Side-by-side

Augusta Precious Metals vs Noble Gold Investments

Side-by-side editorial comparison of Augusta and Noble Gold on founded year, custodians, depository options including Texas storage, fees, and minimums.

Illustration: Augusta Precious Metals vs Noble Gold Investments

Methodology and disclosure

**Editorial disclosure.** BullionLens earns a commission when a reader opens a Gold IRA account through links on this page. This does not change the price either company quotes you. Editorial selection is independent — see [our editorial standards](/editorial-standards/). Reviewed `2026-Q2`.

Augusta Precious Metals and Noble Gold Investments are two of the most-cited Gold IRA marketing companies, with a structural difference: Augusta concentrates on the `$50,000`-plus rollover segment, while Noble historically operates with a lower minimum and a broader storage menu that foregrounds the Texas depository option. The two companies fit different reader profiles, which makes this comparison less about choosing 'better' and more about choosing 'which positioning matches my situation.'

We compare eight objective criteria: founded year, headquarters, custodian relationship, depository options, application fee, annual administration fee, annual storage fee, and Better Business Bureau record. Figures are paraphrased from each company's public Fee Disclosure documents and customer-onboarding materials current as of `2026-Q2`. We do not name a winner. The closing section breaks the criteria down so a reader can match the comparison to their own rollover size, storage preference, and sales-cycle tolerance.

Corporate backgrounds

**Augusta Precious Metals** was founded in `2012` and is headquartered in Casper, Wyoming with a sales office in Beverly Hills, California. Augusta is `14` years old at the time of this review. The company markets itself heavily on its in-house education program, including pre-purchase webinars and a written commitment to a no-pressure consultation, and on a relationship-managed sales process that lengthens the new-account cycle relative to volume-oriented competitors.

**Noble Gold Investments** was founded in `2016` and is headquartered in Pasadena, California. Noble is `10` years old at the time of this review, making it the younger of the two by `4` years. Noble's positioning emphasizes accessibility (lower minimum), a Texas-based depository option as a clearly foregrounded alternative to Eastern Corridor storage, and a 'Royal Survival Pack' product line marketed for emergency-preparedness use cases (which sits outside the IRA wrapper and is a separate purchase). The IRA business is the larger of the company's two lines.

Both are privately held and neither publishes audited financial statements. Both contract with third-party custodians for the IRS-required custodial function and with third-party depositories for storage; neither runs an in-house trust or vault. Both companies are relatively young by the standards of the Gold IRA segment (Augusta `14` years, Noble `10`), which means neither has a full multi-cycle operating record stretching back to the `2008` financial crisis.

**MATERIAL PROVIDED**

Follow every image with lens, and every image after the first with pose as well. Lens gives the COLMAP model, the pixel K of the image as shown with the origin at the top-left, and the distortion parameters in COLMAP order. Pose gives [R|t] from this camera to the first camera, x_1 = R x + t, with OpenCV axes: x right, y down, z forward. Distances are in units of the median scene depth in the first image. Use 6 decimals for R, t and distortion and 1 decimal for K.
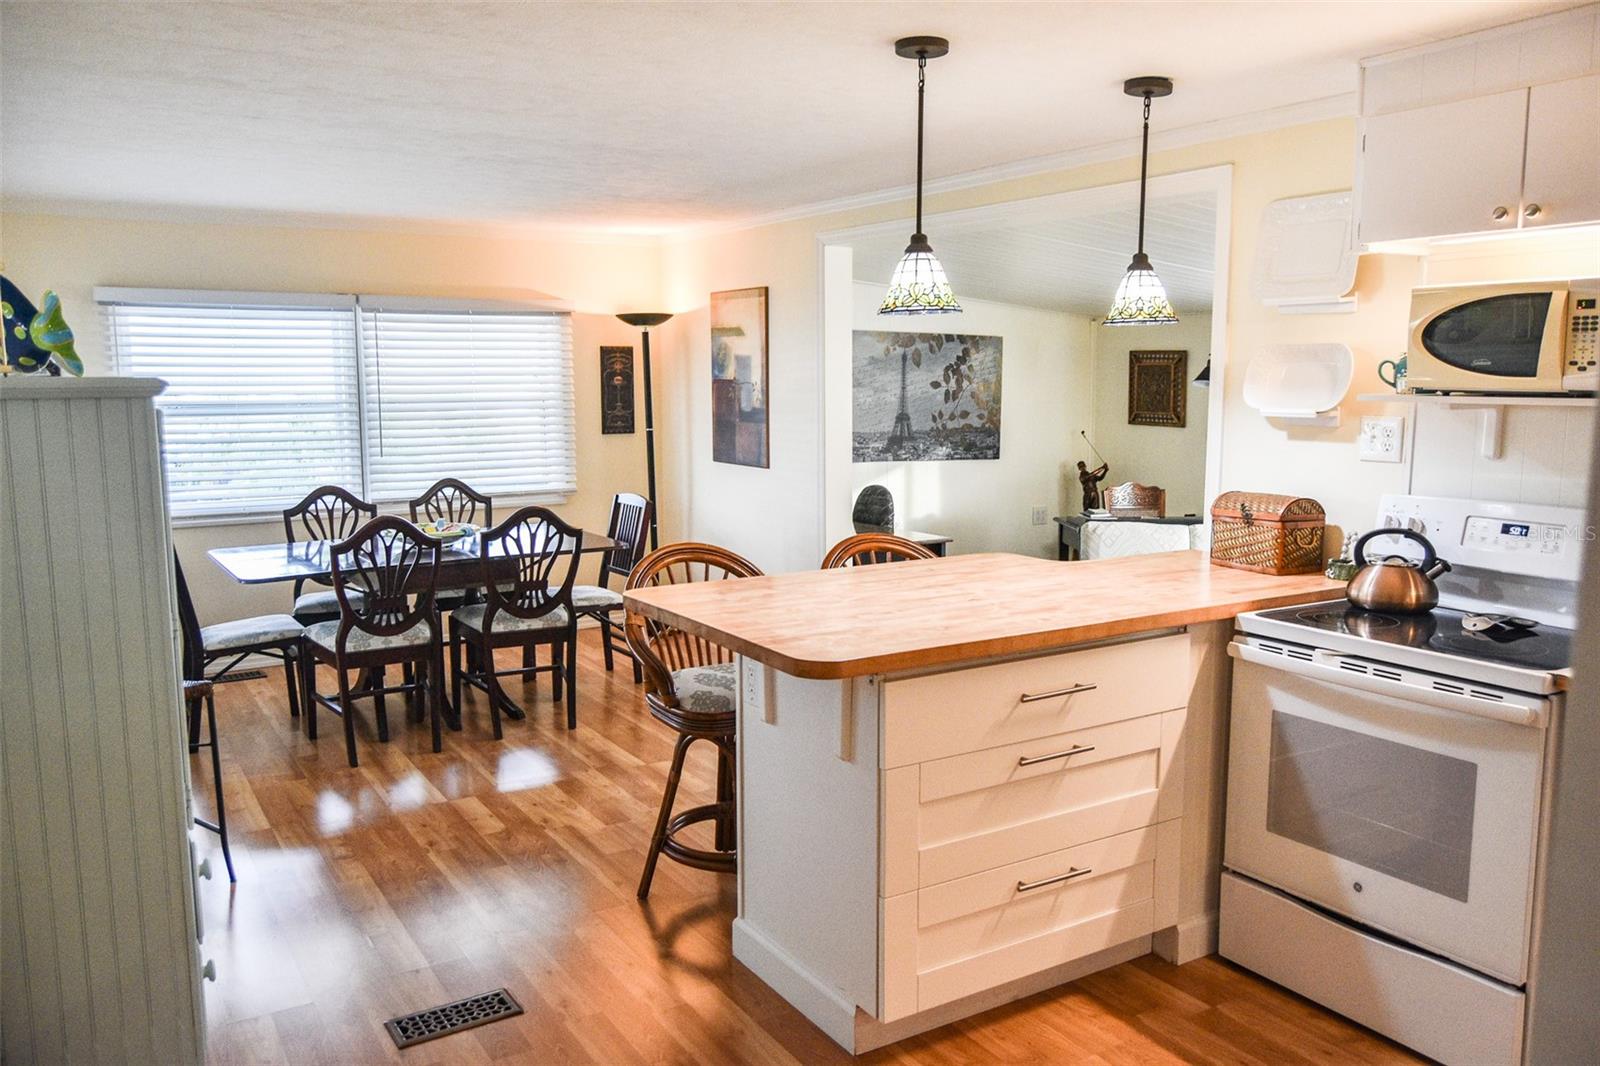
lens RADIAL K [[1241.7, 0, 800.3], [0, 1241.7, 537.2], [0, 0, 1]] dist [-0.031645, -0.002838]
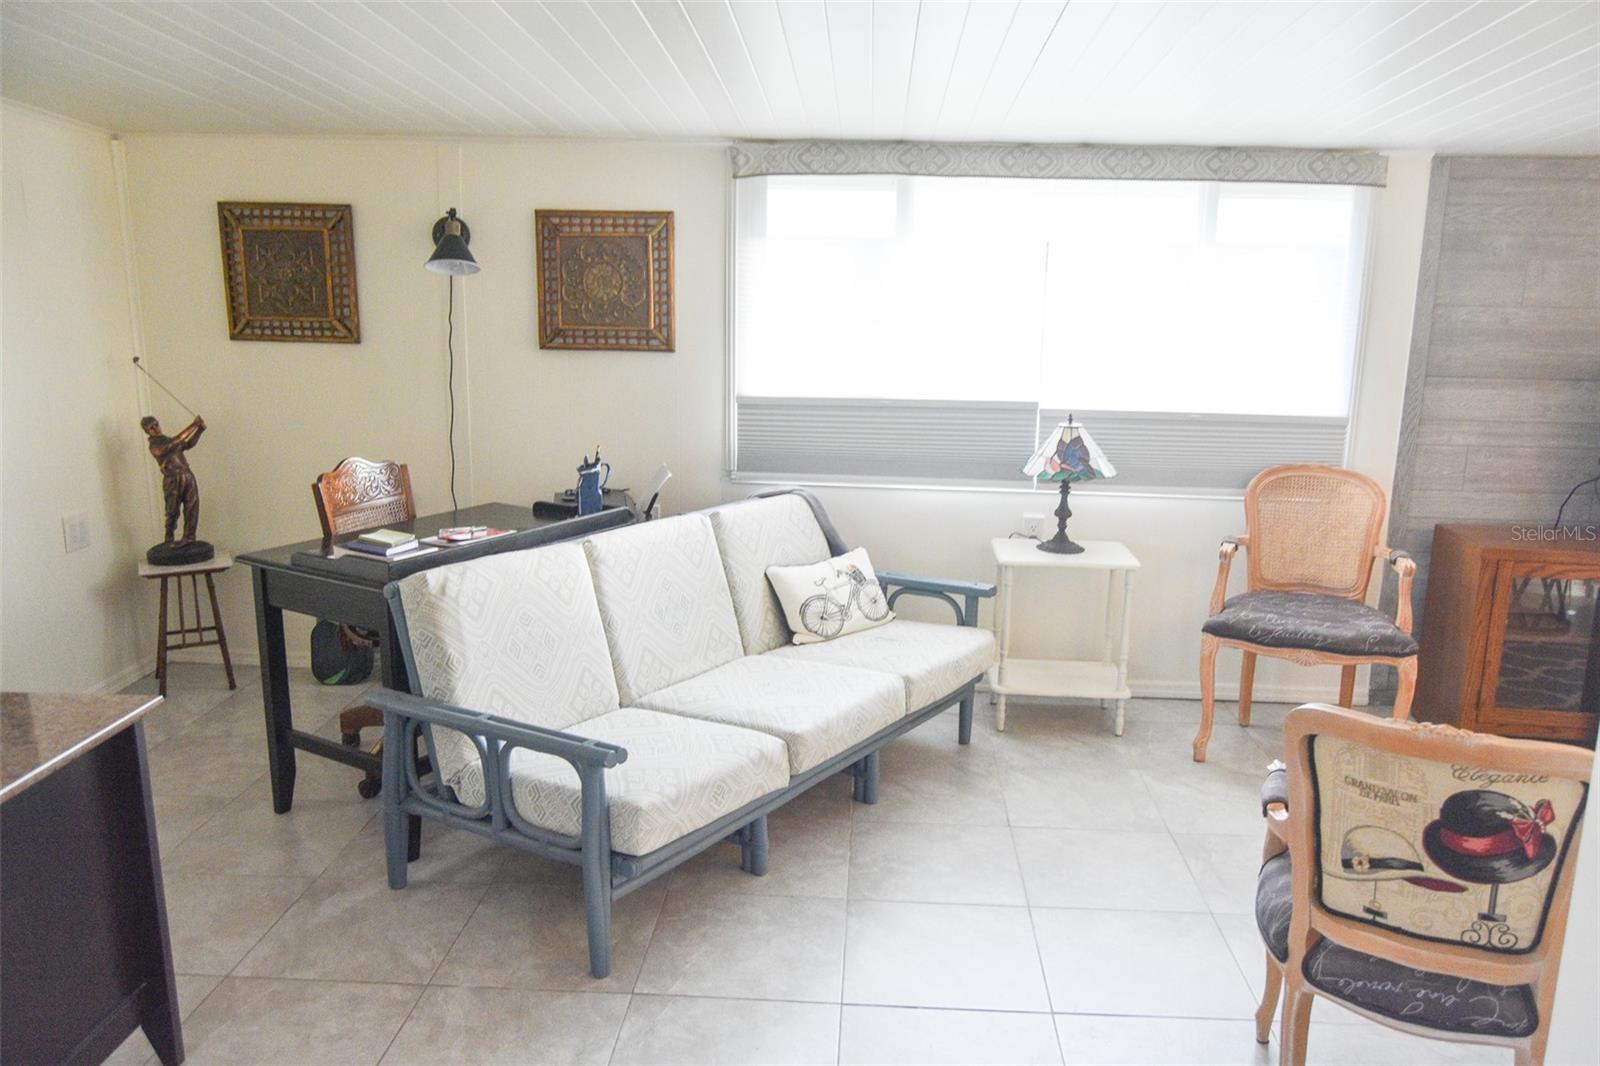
lens RADIAL K [[1241.7, 0, 801.3], [0, 1241.7, 530.5], [0, 0, 1]] dist [-0.031645, -0.002838]
pose [[0.578192, -0.152795, 0.801466, -0.037877], [0.088983, 0.988258, 0.124212, -0.061106], [-0.811034, -0.000501, 0.584999, 0.546834]]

**ACTIONS TO TAKE**
**1.** Name the eight objective criteria the Augusta and Noble Gold comparison says it uses.
**2.** According to the Augusta and Noble Gold comparison, why does neither company have a full multi-cycle operating record?
**3.** Carry on the Augusta and Noble Gold comparison from its last sentence.
The lines have nothing to do with the Augusta and Noble Gold comparison.

**ANSWER SET**
**1.** Founded year, headquarters, custodian relationship, depository options, application fee, annual administration fee, annual storage fee, and Better Business Bureau record.

**2.** Both companies are relatively young by the standards of the Gold IRA segment, with Augusta at 14 years and Noble at 10. Neither company's history therefore stretches back to the 2008 financial crisis.

**3.**
Illustration anchoring the Corporate backgrounds section

Custodian options

**Augusta Precious Metals** concentrates new accounts on Equity Trust Company as the primary self-directed-IRA custodian. Equity Trust is one of the two largest custodians in the alternative-asset IRA segment and administers more than `$45 billion` in custodied assets across all asset types (per Equity Trust's published company materials). Augusta's single-custodian approach is deliberate; the marketing materials present a consolidated vendor stack as a positive feature.

**Noble Gold Investments** uses Equity Trust Company as the primary custodian as well, with operational support from additional trust companies depending on the account profile. The custodian relationship is similar enough to Augusta's that this section does not turn the comparison either way. Both companies use IRS-recognized trust companies; both routes satisfy the IRC § 408(m) custody requirement for IRA-held precious metals.

Net read: on custodian, the two companies are effectively equivalent. The decision turns on the next section.

Storage options

**Augusta Precious Metals** defaults to Delaware Depository in Wilmington with segregated storage available on request. International Depository Services of Delaware is available as an alternate facility within the same operator family. Storage outside Delaware is possible but requires a negotiated arrangement; Delaware is the default the marketing materials present.

**Noble Gold Investments** foregrounds International Depository Services (IDS) of Texas as a primary storage option alongside Delaware Depository. The Texas option is meaningful for clients who want their physical-gold IRA holdings stored outside the Eastern Corridor for jurisdictional diversification reasons, or who simply prefer a depository closer to their home state. Noble's marketing materials explicitly present the Texas storage choice as a differentiator.

For a reader who specifically wants Texas storage as a clearly offered default option, Noble Gold is the better fit. For a reader who prefers Delaware Depository (the most-cited Gold IRA depository in the industry and the default for most major Gold IRA marketing companies), Augusta and Noble are both acceptable choices. The storage choice is one of the more durable buyer-side preferences — readers who prefer Texas storage tend to feel strongly about it.

Snapshot fee comparison

Fees as of `2026-Q2`. Paraphrased from each company's public Fee Disclosure documents and customer-onboarding materials. Either company may revise pricing on a future quarter. Confirm directly with each company before signing.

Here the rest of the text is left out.